FDA Says Drug Shortages Reduced to Bare Minimum

FDA Says Drug Shortages Reduced to Bare Minimum
FDA Says Drug Shortages Reduced to Bare Minimum

Efforts to reduce the deficit of medicine in pharmacies over the past four years have been successful, according to figures cited by the head of Iran’s Food and Drug Administration.

In 2013, local pharmacies lacked on average around 300 medications every month. The figure dropped to 30 in 2017.

“The 30 medications are not essential or life-saving drugs,” Rasoul Dinarvand told reporters on Wednesday, Salamat News reported.

He said the hotline 1490 has been set up for those in need of drugs that cannot be found in pharmacies.
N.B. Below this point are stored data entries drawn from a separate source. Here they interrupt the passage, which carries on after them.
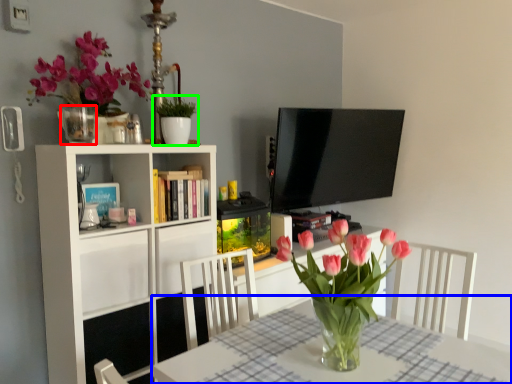
Question: Which object is positioned farthest from vase (highlighted by a red box)? Select from table (highlighted by a blue box) and houseplant (highlighted by a green box).

Choices:
 (A) table
 (B) houseplant

Answer: (A)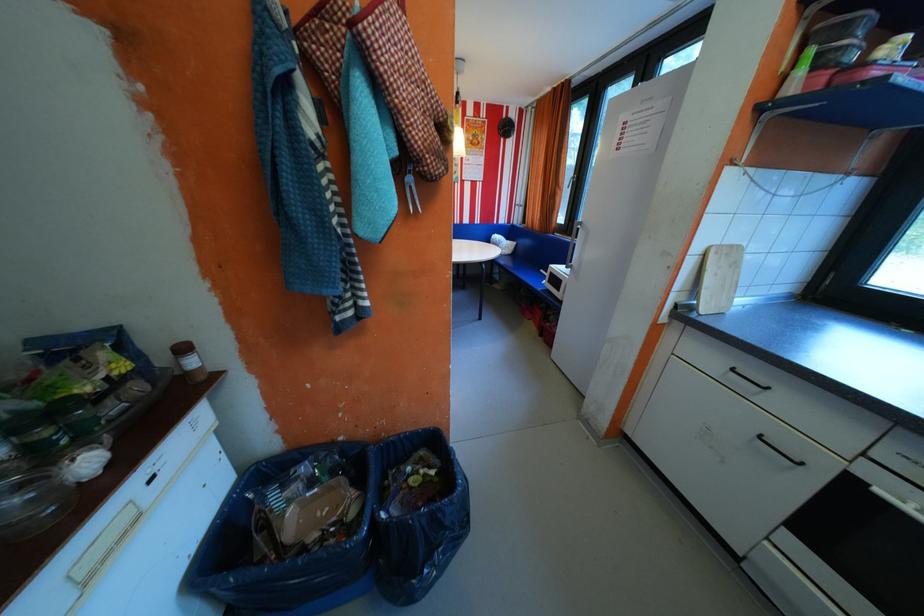
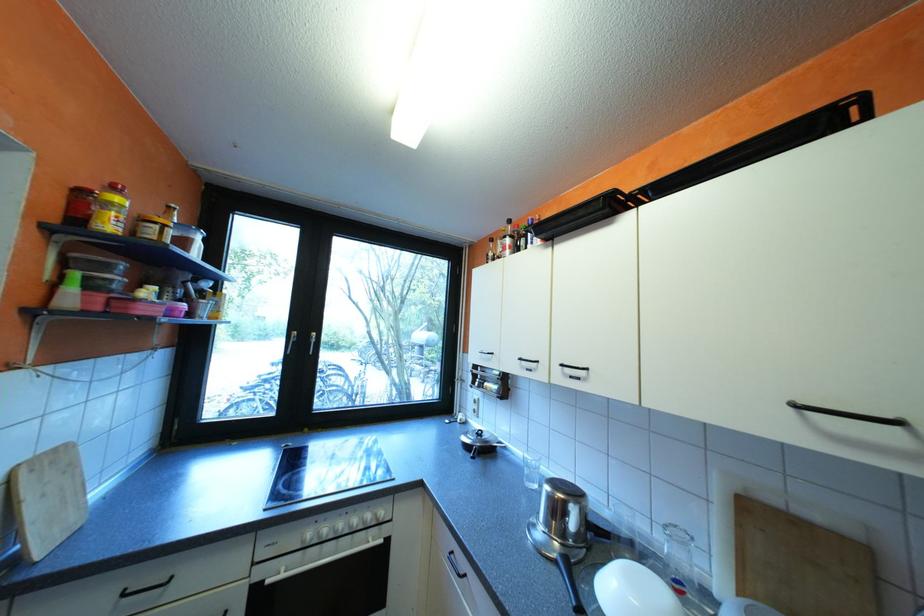
In the second image, find the point that corresponds to pixel 883 454 in the first image.

(268, 559)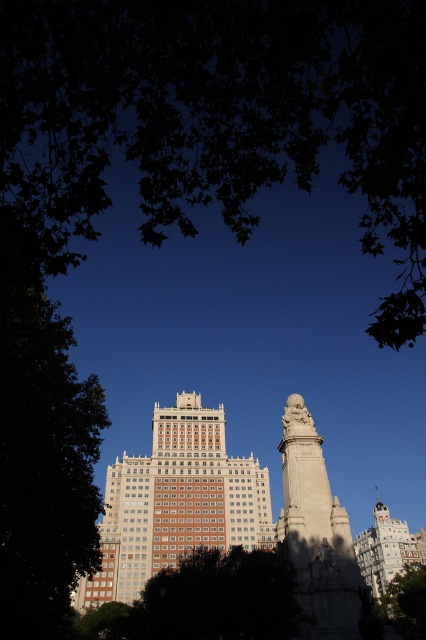
Can you confirm if white brick building at center is positioned to the right of white stone statue at center?

In fact, white brick building at center is to the left of white stone statue at center.

Can you confirm if white brick building at center is positioned to the left of white stone statue at center?

Indeed, white brick building at center is positioned on the left side of white stone statue at center.

Describe the element at coordinates (175, 502) in the screenshot. The image size is (426, 640). I see `white brick building at center` at that location.

The image size is (426, 640). I want to click on white brick building at center, so click(x=175, y=502).

Consider the image. How far apart are green leafy tree at lower right and white marble statue at center?

They are 54.34 meters apart.

Is point (414, 611) in front of point (299, 403)?

No.

At what (x,y) coordinates should I click in order to perform the action: click on green leafy tree at lower right. Please return your answer as a coordinate pair (x, y). The width and height of the screenshot is (426, 640). Looking at the image, I should click on (405, 602).

In the scene shown: Can you confirm if white stone monument at center is bigger than white stone statue at center?

Yes, white stone monument at center is bigger than white stone statue at center.

What do you see at coordinates (316, 531) in the screenshot? The image size is (426, 640). I see `white stone monument at center` at bounding box center [316, 531].

This screenshot has width=426, height=640. Identify the location of white stone monument at center. (316, 531).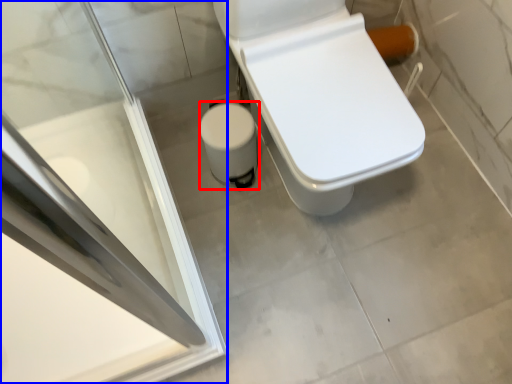
Question: Which object is closer to the camera taking this photo, potty (highlighted by a red box) or screen door (highlighted by a blue box)?

Choices:
 (A) potty
 (B) screen door

Answer: (B)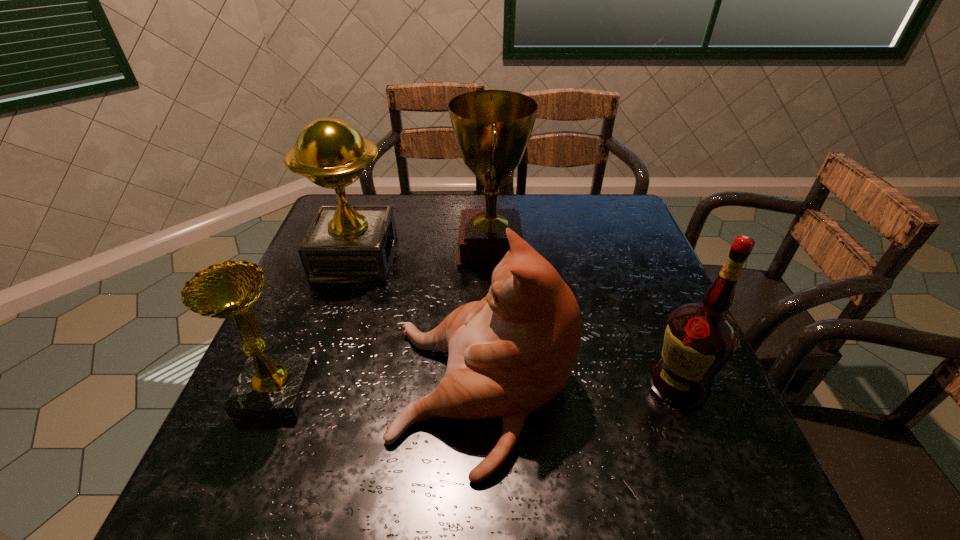
I want to click on the rightmost award, so point(492,128).

Locate an element on the screen. This screenshot has height=540, width=960. alcohol is located at coordinates (700, 338).

Locate an element on the screen. This screenshot has height=540, width=960. cat is located at coordinates (512, 352).

Where is `the nearest award`? Image resolution: width=960 pixels, height=540 pixels. the nearest award is located at coordinates (271, 386).

At what (x,y) coordinates should I click in order to perform the action: click on the shortest award. Please return your answer as a coordinate pair (x, y). The width and height of the screenshot is (960, 540). Looking at the image, I should click on (271, 386).

Locate an element on the screen. vacant space located on the plaque of the rightmost award is located at coordinates (437, 247).

The width and height of the screenshot is (960, 540). Identify the location of free space located 0.290m on the plaque of the rightmost award. (351, 247).

Image resolution: width=960 pixels, height=540 pixels. I want to click on free space located 0.070m on the plaque of the rightmost award, so click(430, 247).

This screenshot has width=960, height=540. What are the coordinates of `blank area located 0.100m on the label of the alcohol` in the screenshot? It's located at (599, 384).

Locate an element on the screen. This screenshot has height=540, width=960. blank space located 0.100m on the label of the alcohol is located at coordinates (599, 384).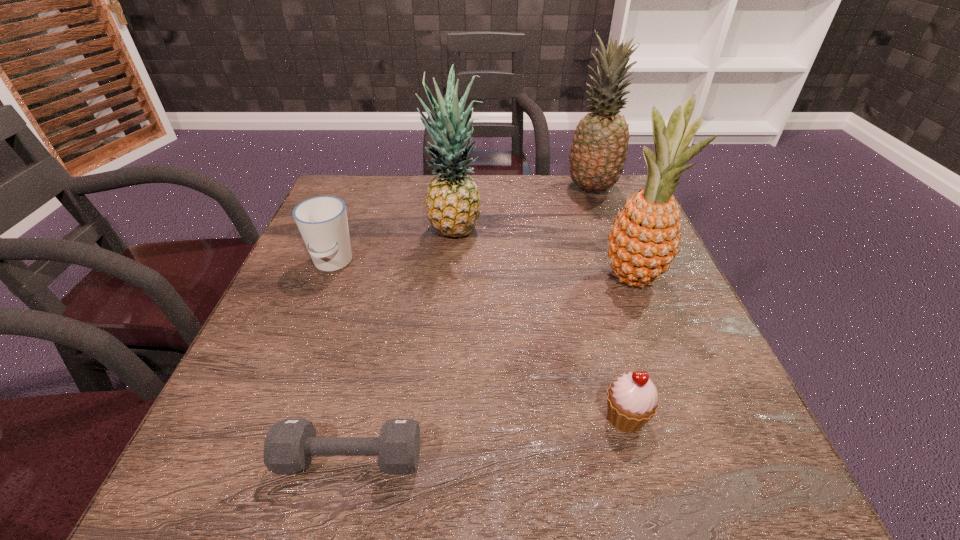
At what (x,y) coordinates should I click in order to perform the action: click on free point between the fourth tallest object and the cupcake. Please return your answer as a coordinate pair (x, y). Looking at the image, I should click on (479, 340).

Select which object is the second closest to the third shortest object. Please provide its 2D coordinates. Your answer should be formatted as a tuple, i.e. [(x, y)], where the tuple contains the x and y coordinates of a point satisfying the conditions above.

[(290, 444)]

You are a GUI agent. You are given a task and a screenshot of the screen. Output one action in this format:
    pyautogui.click(x=<x>, y=<y>)
    Task: Click on the object that ranks as the fourth closest to the shortest object
    
    Given the screenshot: What is the action you would take?
    pyautogui.click(x=453, y=207)

Identify which pineapple is the second nearest to the second farthest pineapple. Please provide its 2D coordinates. Your answer should be formatted as a tuple, i.e. [(x, y)], where the tuple contains the x and y coordinates of a point satisfying the conditions above.

[(645, 238)]

I want to click on the closest pineapple to the dumbbell, so click(645, 238).

At what (x,y) coordinates should I click in order to perform the action: click on vacant region that satisfies the following two spatial constraints: 1. with a handle on the side of the third shortest object; 2. on the right side of the fifth tallest object. Please return your answer as a coordinate pair (x, y). Looking at the image, I should click on (271, 417).

Identify the location of free location that satisfies the following two spatial constraints: 1. with a handle on the side of the fourth tallest object; 2. on the right side of the shortest object. Image resolution: width=960 pixels, height=540 pixels. (255, 457).

Identify the location of free space that satisfies the following two spatial constraints: 1. with a handle on the side of the nearest pineapple; 2. on the left side of the cup. The height and width of the screenshot is (540, 960). (326, 278).

You are a GUI agent. You are given a task and a screenshot of the screen. Output one action in this format:
    pyautogui.click(x=<x>, y=<y>)
    Task: Click on the free space that satisfies the following two spatial constraints: 1. with a handle on the side of the nearest pineapple; 2. on the left side of the cup
    The height and width of the screenshot is (540, 960).
    Given the screenshot: What is the action you would take?
    pyautogui.click(x=326, y=278)

The height and width of the screenshot is (540, 960). I want to click on vacant space that satisfies the following two spatial constraints: 1. with a handle on the side of the cup; 2. on the left side of the cupcake, so click(x=271, y=417).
Medicine shortage reports are submitted to the FDA’s market control department and urgent import permits are issued for drugs not available or produced in the country.

“The FDA strives to meet people’s needs and drugs can be made available within four to five weeks,” Dinarvand said.

The World Health Organization has codified a list of minimum medicines needed for a basic health care system and published them as a list of essential medicines.

Essential medicines should be available under all healthcare systems at all times in adequate volumes, in the appropriate dosage forms, with assured quality, and at prices people can afford.

Currently, about 96% of the domestic demand for medicine is met by 62 local pharmaceutical companies. Except for a few extremely rare drugs, which could be the case anywhere in the world, the domestic market is self-sufficient, officials say.

The remaining 4% of drugs for treatment of specific diseases like cancers (and are usually very expensive) are imported at an annual cost of over $450 million.   “Around 2,200 medicines are produced in the country while 690 are imported,” says Shahriar Eslami Tabar, director general for legal affairs at the FDA.